In contrast to transcriptome studies (but in common with protein analysis), no tools are available for amplification of metabolites, and consequently sensitivity is a major issue. Metabolites have huge chemical differences, and are often present in a wide dynamic range. All of these challenges need to be adequately addressed by the analysis strategy employed.
Because of the huge amount of data that can be generated by the techniques mentioned above, as also occurs in proteomics, data processing is required (Lommen 2009). For data analysis, knowledge of bioinformatics is required (Sumner et al. 2003; Smilde et al. 2005). Data can be examined by multivariate statistics such as principal components analysis (PCA), non-metric multi-dimensional scaling (NMDS), and partial least squares discriminant analysis (PLS-DA) (Westerhuis et al. 2008). These multivariate methods will show whether the metabolome, and to a certain extent also which metabolites, differ between treatments or species. To investigate the behavior of individual metabolites, Student's t-tests or univariate analyses of variance (ANOVA) can be used in combination with correction for false discovery rates (FDR) (Macel et al. 2010).
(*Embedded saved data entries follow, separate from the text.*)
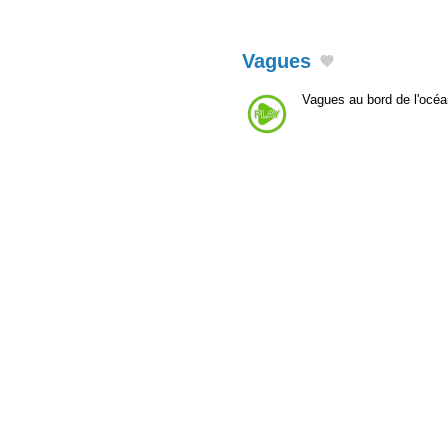
Vagues
Vagues au bord de l'océa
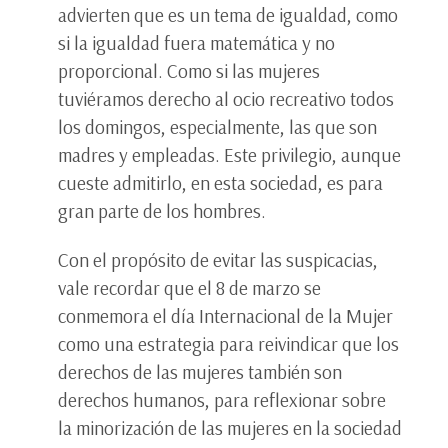
advierten que es un tema de igualdad, como
si la igualdad fuera matemática y no
proporcional. Como si las mujeres
tuviéramos derecho al ocio recreativo todos
los domingos, especialmente, las que son
madres y empleadas. Este privilegio, aunque
cueste admitirlo, en esta sociedad, es para
gran parte de los hombres.
Con el propósito de evitar las suspicacias,
vale recordar que el 8 de marzo se
conmemora el día Internacional de la Mujer
como una estrategia para reivindicar que los
derechos de las mujeres también son
derechos humanos, para reflexionar sobre
la minorización de las mujeres en la sociedad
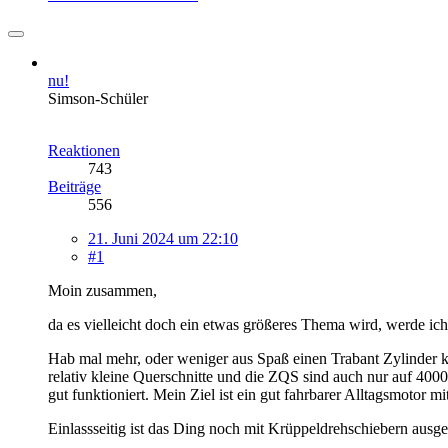
nu!
Simson-Schüler
Reaktionen
743
Beiträge
556
21. Juni 2024 um 22:10
#1
Moin zusammen,
da es vielleicht doch ein etwas größeres Thema wird, werde ich 
Hab mal mehr, oder weniger aus Spaß einen Trabant Zylinder kon
relativ kleine Querschnitte und die ZQS sind auch nur auf 4000
gut funktioniert. Mein Ziel ist ein gut fahrbarer Alltagsmotor m
Einlassseitig ist das Ding noch mit Krüppeldrehschiebern ausge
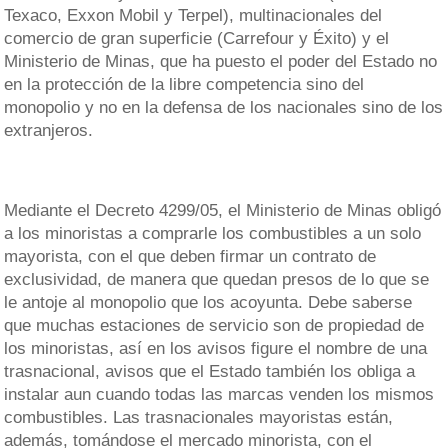
Texaco, Exxon Mobil y Terpel), multinacionales del
comercio de gran superficie (Carrefour y Éxito) y el
Ministerio de Minas, que ha puesto el poder del Estado no
en la protección de la libre competencia sino del
monopolio y no en la defensa de los nacionales sino de los
extranjeros.
Mediante el Decreto 4299/05, el Ministerio de Minas obligó
a los minoristas a comprarle los combustibles a un solo
mayorista, con el que deben firmar un contrato de
exclusividad, de manera que quedan presos de lo que se
le antoje al monopolio que los acoyunta. Debe saberse
que muchas estaciones de servicio son de propiedad de
los minoristas, así en los avisos figure el nombre de una
trasnacional, avisos que el Estado también los obliga a
instalar aun cuando todas las marcas venden los mismos
combustibles. Las trasnacionales mayoristas están,
además, tomándose el mercado minorista, con el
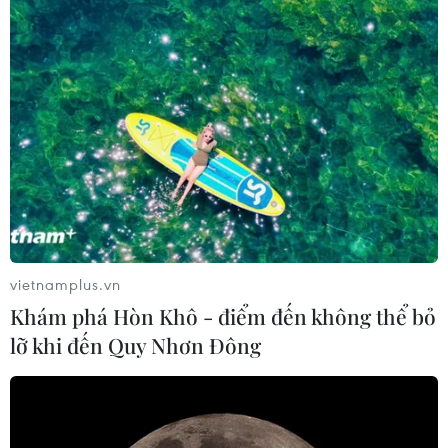
vietnamplus.vn
Khám phá Hòn Khô - điểm đến không thể bỏ
lỡ khi đến Quy Nhơn Đông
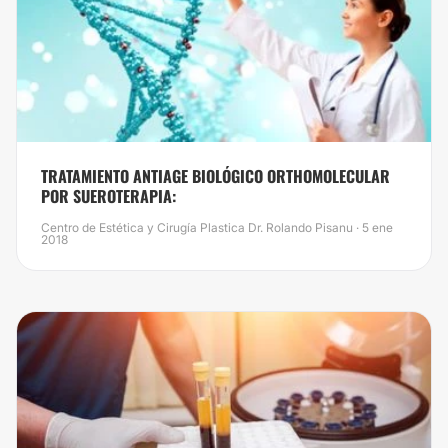
TRATAMIENTO ANTIAGE BIOLÓGICO ORTHOMOLECULAR
POR SUEROTERAPIA:
Centro de Estética y Cirugía Plastica Dr. Rolando Pisanu · 5 ene
2018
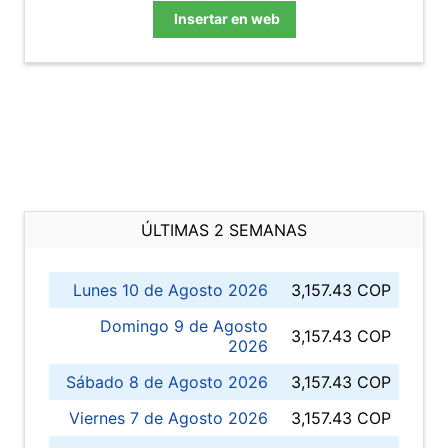
Insertar en web
ÚLTIMAS 2 SEMANAS
Lunes 10 de Agosto 2026
3,157.43 COP
Domingo 9 de Agosto
3,157.43 COP
2026
Sábado 8 de Agosto 2026
3,157.43 COP
Viernes 7 de Agosto 2026
3,157.43 COP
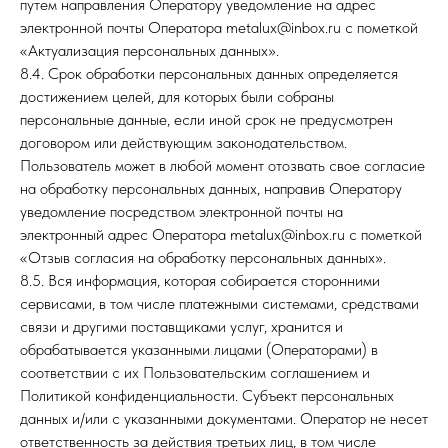
путем направления Оператору уведомление на адрес
электронной почты Оператора metalux@inbox.ru с пометкой
«Актуализация персональных данных».
8.4. Срок обработки персональных данных определяется
достижением целей, для которых были собраны
персональные данные, если иной срок не предусмотрен
договором или действующим законодательством.
Пользователь может в любой момент отозвать свое согласие
на обработку персональных данных, направив Оператору
уведомление посредством электронной почты на
электронный адрес Оператора metalux@inbox.ru с пометкой
«Отзыв согласия на обработку персональных данных».
8.5. Вся информация, которая собирается сторонними
сервисами, в том числе платежными системами, средствами
связи и другими поставщиками услуг, хранится и
обрабатывается указанными лицами (Операторами) в
соответствии с их Пользовательским соглашением и
Политикой конфиденциальности. Субъект персональных
данных и/или с указанными документами. Оператор не несет
ответственность за действия третьих лиц, в том числе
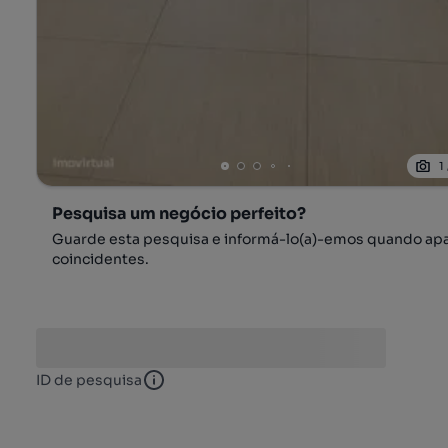
1
Pesquisa um negócio perfeito?
Guarde esta pesquisa e informá-lo(a)-emos quando ap
coincidentes.
ID de pesquisa
ID de pesquisa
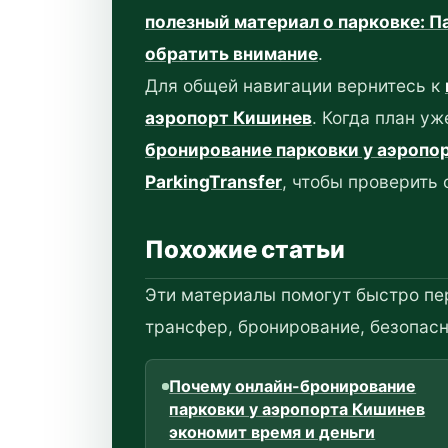
полезный материал о парковке: Па
обратить внимание
.
Для общей навигации вернитесь к
аэропорт Кишинев
. Когда план уж
бронирование парковки у аэропо
ParkingTransfer
, чтобы проверить
Похожие статьи
Эти материалы помогут быстро пе
трансфер, бронирование, безопасн
Почему онлайн-бронирование
парковки у аэропорта Кишинев
экономит время и деньги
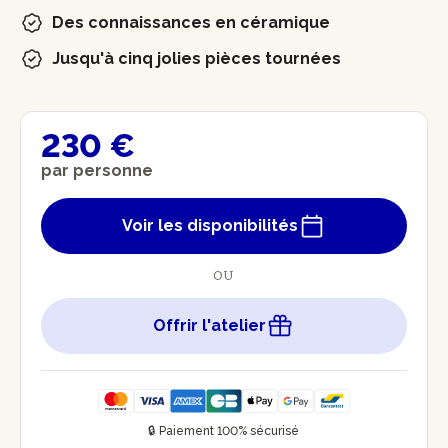
Des connaissances en céramique
Jusqu'à cinq jolies pièces tournées
230 €
par personne
Voir les disponibilités
OU
Offrir l'atelier
🔒 Paiement 100% sécurisé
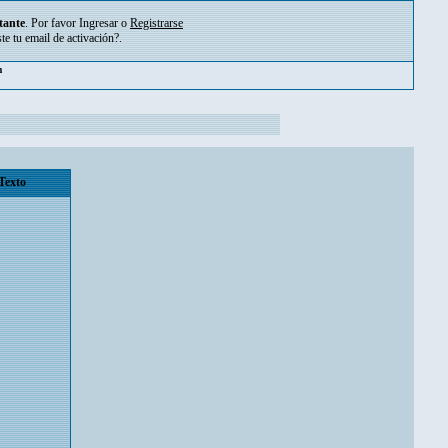
tante
. Por favor
Ingresar
o
Registrarse
ste tu
email de activación?
.
pm
Texto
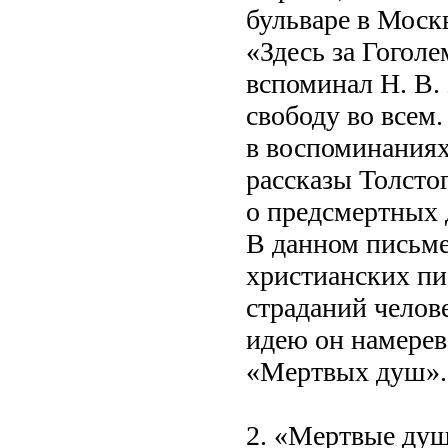
бульваре в Моск
«Здесь за Гогол
вспоминал Н. В.
свободу во всем.
в воспоминаниях
рассказы Толсто
о предсмертных 
В данном письме
христианских пи
страданий челов
идею он намерев
«Мертвых душ».
2. «Мертвые душ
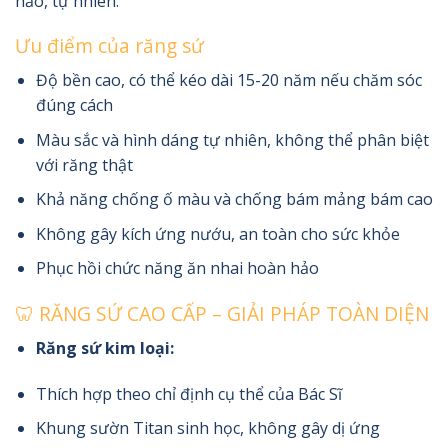
hảo, tự nhiên.
Ưu điểm của răng sứ
Độ bền cao, có thể kéo dài 15-20 năm nếu chăm sóc
đúng cách
Màu sắc và hình dáng tự nhiên, không thể phân biệt
với răng thật
Khả năng chống ố màu và chống bám mảng bám cao
Không gây kích ứng nướu, an toàn cho sức khỏe
Phục hồi chức năng ăn nhai hoàn hảo
🦷 RĂNG SỨ CAO CẤP – GIẢI PHÁP TOÀN DIỆN
Răng sứ kim loại:
Thích hợp theo chỉ định cụ thể của Bác Sĩ
Khung sườn Titan sinh học, không gây dị ứng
With the intention of gathering the largest possible amount of metabolomics data, a World Wide Web-access system was created. The PlantMetabolomics.org (PM) website allows public consultation of the MS-based plant metabolomics experimental results from multiple analytical and separation techniques. PM has extensive annotation links between the identified metabolites and metabolic pathways in AraCyc (Mueller et al. 2003) at The Arabidopsis Information Resource (Rhee et al. 2003) and the Plant Metabolic Network (www.plantcyc.org), the Kyoto Encyclopedia of Genes and Genomes (KEGG) (Kanehisa 2004), and MetNetDB (Wurtele et al. 2007). The rationale for the development of PM as an information portal is to provide free public access to experimental data, along with cross-references to related genetic, chemical, and pathway information. The portal also serves as an information resource for the field of metabolomics by providing tutorials on how to conduct metabolomics experiments. It describes minimum reporting standards (Fiehn et al. 2007; Sumner et al. 2007) for plant metabolomics experiments, based on the recommendations of the MSI. In addition, PM contains background information about the experimental design and tools that can be used to analyze the collected data (Bais et al. 2010).